• _What to produce_
Shown below are entries with pictures; the line with "middle dip: (1402, 1299)" through the line with "middle mcp: (395, 163)" is the span to retype exactly, and the pictures stay out.

• _Material shown_
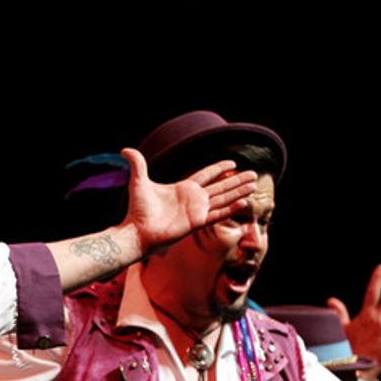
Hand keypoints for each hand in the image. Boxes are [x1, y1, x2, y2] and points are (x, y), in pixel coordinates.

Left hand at [121, 148, 257, 252]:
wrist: (137, 230)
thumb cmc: (138, 209)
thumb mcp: (139, 182)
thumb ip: (137, 164)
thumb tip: (125, 149)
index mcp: (184, 188)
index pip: (206, 175)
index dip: (219, 168)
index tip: (233, 163)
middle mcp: (194, 199)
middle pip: (221, 186)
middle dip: (237, 180)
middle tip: (254, 174)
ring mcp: (197, 211)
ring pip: (223, 199)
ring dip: (239, 192)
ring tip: (254, 185)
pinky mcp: (197, 222)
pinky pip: (218, 214)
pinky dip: (231, 209)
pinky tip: (244, 202)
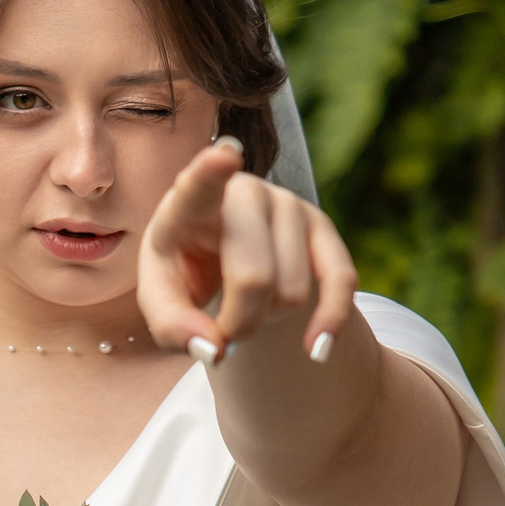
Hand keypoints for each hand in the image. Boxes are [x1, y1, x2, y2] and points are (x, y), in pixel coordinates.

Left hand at [138, 136, 357, 359]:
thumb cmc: (186, 276)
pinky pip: (340, 281)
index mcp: (189, 206)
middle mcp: (242, 193)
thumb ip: (173, 328)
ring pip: (291, 290)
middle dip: (240, 324)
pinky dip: (328, 323)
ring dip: (269, 320)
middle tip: (225, 335)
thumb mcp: (164, 303)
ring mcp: (287, 204)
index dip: (211, 172)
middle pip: (253, 277)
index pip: (199, 187)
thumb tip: (214, 349)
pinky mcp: (322, 226)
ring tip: (249, 306)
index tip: (224, 156)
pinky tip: (316, 348)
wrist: (225, 264)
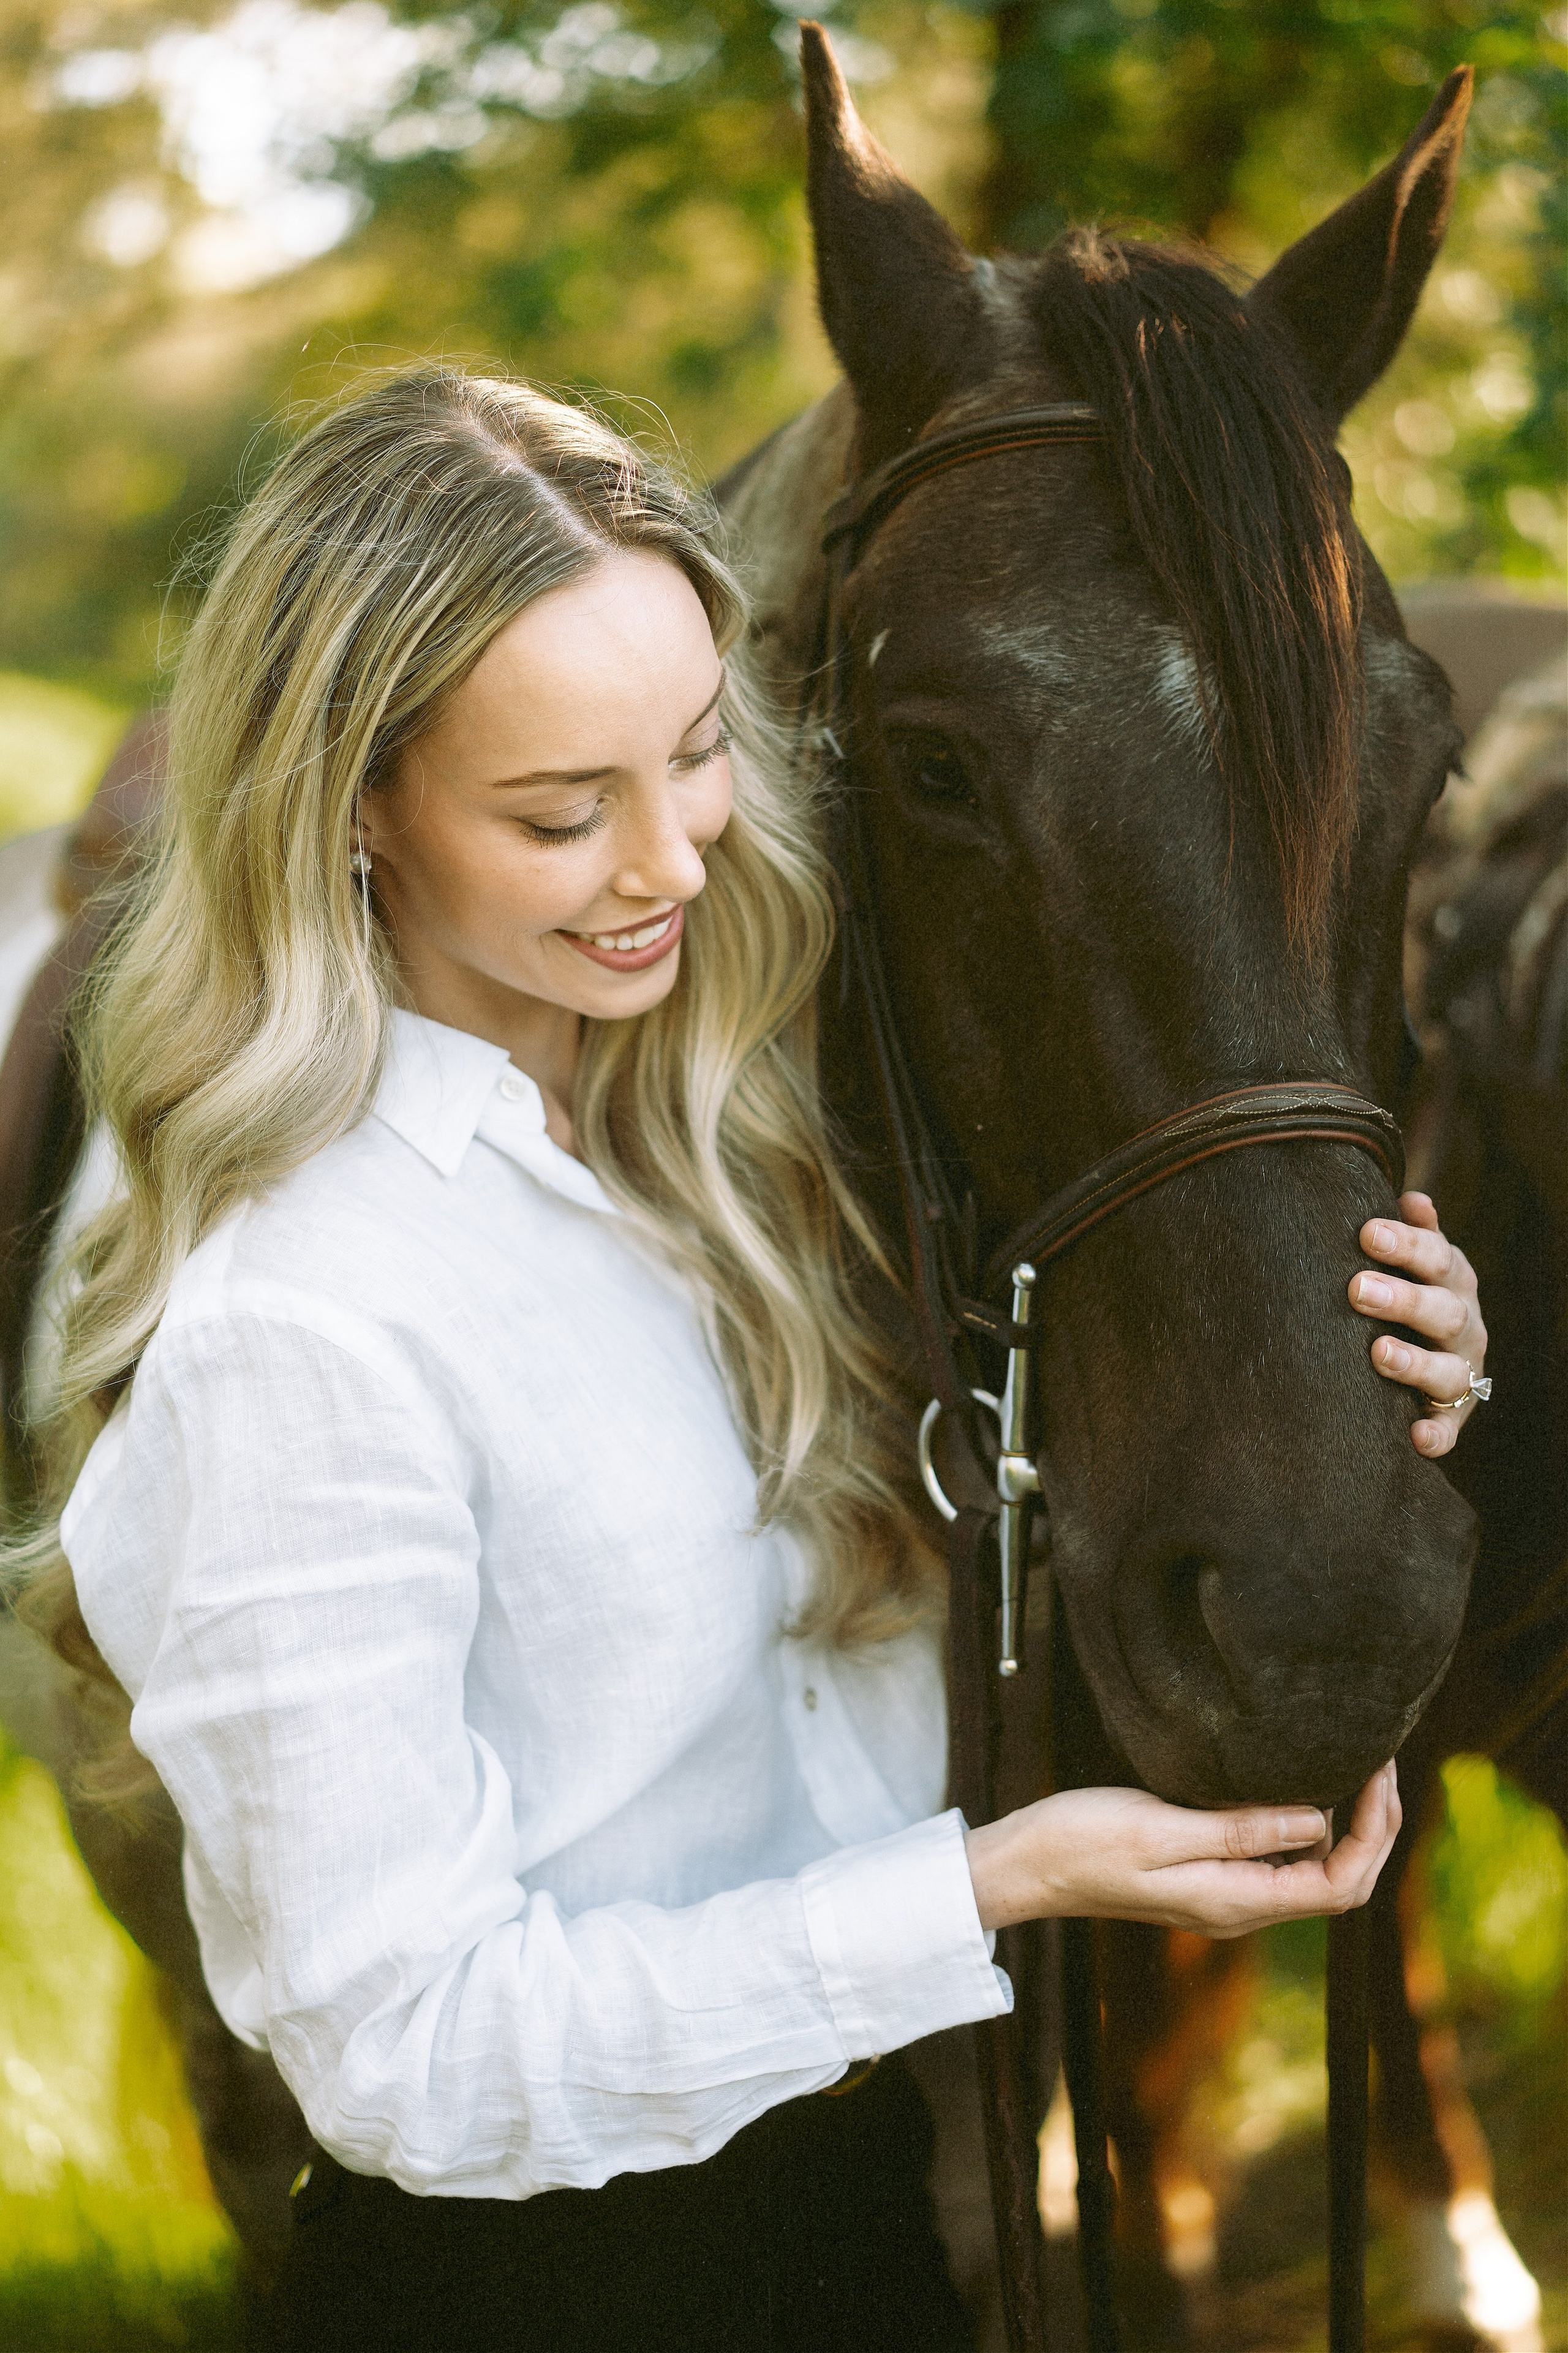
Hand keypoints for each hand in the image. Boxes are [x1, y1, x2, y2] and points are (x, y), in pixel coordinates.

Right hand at [964, 1762, 1399, 1937]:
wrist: (1025, 1864)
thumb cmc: (1082, 1842)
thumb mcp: (1160, 1830)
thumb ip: (1240, 1831)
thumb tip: (1319, 1820)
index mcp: (1235, 1903)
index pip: (1339, 1884)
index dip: (1373, 1832)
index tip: (1378, 1772)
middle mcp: (1239, 1906)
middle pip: (1338, 1882)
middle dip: (1373, 1827)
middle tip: (1382, 1762)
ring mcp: (1224, 1893)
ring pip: (1313, 1868)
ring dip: (1345, 1823)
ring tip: (1355, 1763)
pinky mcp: (1206, 1873)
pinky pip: (1279, 1855)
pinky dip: (1306, 1820)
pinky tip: (1300, 1782)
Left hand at [1350, 1192, 1486, 1457]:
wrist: (1434, 1356)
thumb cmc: (1411, 1296)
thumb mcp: (1418, 1261)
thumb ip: (1415, 1234)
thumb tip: (1413, 1197)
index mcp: (1453, 1281)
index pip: (1436, 1257)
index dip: (1406, 1244)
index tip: (1366, 1232)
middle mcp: (1464, 1326)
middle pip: (1442, 1311)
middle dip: (1402, 1299)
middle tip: (1357, 1288)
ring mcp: (1461, 1373)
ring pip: (1448, 1372)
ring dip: (1415, 1363)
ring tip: (1379, 1353)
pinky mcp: (1452, 1417)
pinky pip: (1448, 1430)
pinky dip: (1436, 1435)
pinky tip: (1416, 1437)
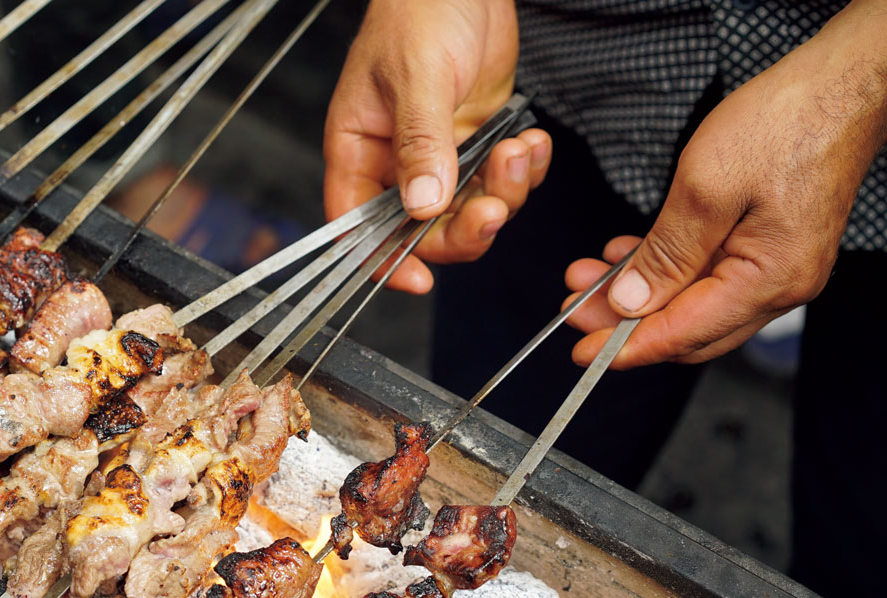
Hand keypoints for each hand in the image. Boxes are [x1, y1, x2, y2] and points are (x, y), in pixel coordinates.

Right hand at [324, 0, 551, 292]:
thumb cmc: (419, 10)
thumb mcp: (417, 77)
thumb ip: (420, 144)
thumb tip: (422, 206)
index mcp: (359, 150)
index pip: (357, 227)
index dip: (383, 261)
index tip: (419, 279)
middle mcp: (395, 163)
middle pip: (422, 231)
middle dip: (463, 228)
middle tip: (492, 207)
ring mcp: (440, 156)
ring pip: (468, 211)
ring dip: (502, 195)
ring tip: (517, 151)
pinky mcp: (478, 143)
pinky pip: (500, 183)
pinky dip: (523, 173)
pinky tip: (531, 141)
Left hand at [564, 0, 886, 368]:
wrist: (842, 83)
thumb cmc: (786, 122)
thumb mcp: (705, 188)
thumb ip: (665, 255)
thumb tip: (629, 303)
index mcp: (769, 279)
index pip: (683, 335)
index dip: (625, 347)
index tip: (581, 350)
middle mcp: (780, 285)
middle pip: (688, 329)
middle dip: (625, 323)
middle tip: (574, 308)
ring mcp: (778, 266)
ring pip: (694, 303)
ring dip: (639, 294)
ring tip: (588, 276)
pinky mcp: (770, 246)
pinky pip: (709, 275)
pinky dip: (666, 270)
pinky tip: (629, 255)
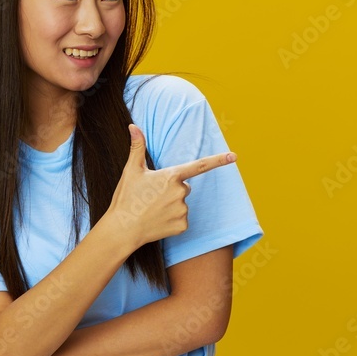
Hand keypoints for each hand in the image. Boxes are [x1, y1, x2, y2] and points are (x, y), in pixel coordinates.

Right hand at [106, 124, 236, 248]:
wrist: (122, 229)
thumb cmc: (126, 198)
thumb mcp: (131, 170)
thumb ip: (137, 147)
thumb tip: (133, 126)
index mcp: (172, 176)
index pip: (200, 165)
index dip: (218, 160)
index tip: (234, 156)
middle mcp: (181, 193)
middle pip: (185, 186)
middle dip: (172, 189)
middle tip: (152, 196)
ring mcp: (183, 210)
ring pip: (182, 203)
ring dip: (171, 205)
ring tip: (152, 209)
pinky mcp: (183, 226)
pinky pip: (182, 219)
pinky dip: (172, 220)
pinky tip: (158, 221)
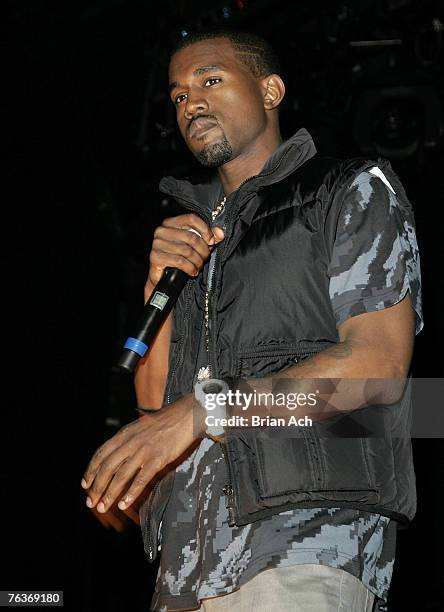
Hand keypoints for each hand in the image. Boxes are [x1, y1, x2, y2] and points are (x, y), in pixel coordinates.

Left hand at [81, 394, 203, 512]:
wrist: (185, 416)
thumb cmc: (164, 422)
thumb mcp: (139, 427)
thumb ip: (126, 440)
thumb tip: (115, 456)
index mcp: (124, 434)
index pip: (100, 454)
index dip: (90, 470)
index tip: (85, 485)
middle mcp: (130, 442)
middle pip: (107, 467)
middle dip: (96, 487)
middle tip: (91, 502)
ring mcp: (143, 450)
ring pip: (120, 476)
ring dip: (109, 494)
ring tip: (103, 507)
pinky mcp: (157, 459)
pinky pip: (140, 479)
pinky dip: (130, 494)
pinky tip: (123, 504)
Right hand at [147, 213, 223, 287]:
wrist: (162, 277)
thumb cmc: (179, 258)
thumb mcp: (195, 246)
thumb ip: (208, 237)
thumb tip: (220, 233)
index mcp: (170, 223)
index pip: (191, 218)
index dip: (205, 229)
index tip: (211, 241)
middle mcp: (162, 231)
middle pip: (191, 237)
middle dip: (203, 250)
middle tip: (205, 258)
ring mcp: (157, 244)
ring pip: (187, 251)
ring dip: (197, 261)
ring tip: (199, 266)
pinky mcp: (156, 257)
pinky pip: (180, 261)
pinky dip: (190, 268)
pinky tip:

• _The completed task_
middle dip: (1402, 1299)
middle tip: (1357, 1288)
ring mcp: (1461, 1373)
ring pip: (1448, 1372)
ring dip: (1415, 1363)
ring tip: (1379, 1353)
pinky mcp: (1452, 1417)
pinky pip: (1448, 1430)
pinky dip: (1436, 1435)
pinky tip: (1416, 1437)
Hand keypoints for each hand in the image. Boxes are [x1, y1, x2, y2] and points are (x, y), in pixel coordinates.

Right hand at [324, 0, 551, 292]:
thumb cmc: (419, 10)
thumb mcp: (417, 77)
thumb ip: (420, 144)
thumb tip: (422, 206)
index mcp: (359, 150)
index pip: (357, 227)
index dip: (383, 261)
index tip: (419, 279)
middle mcp: (395, 163)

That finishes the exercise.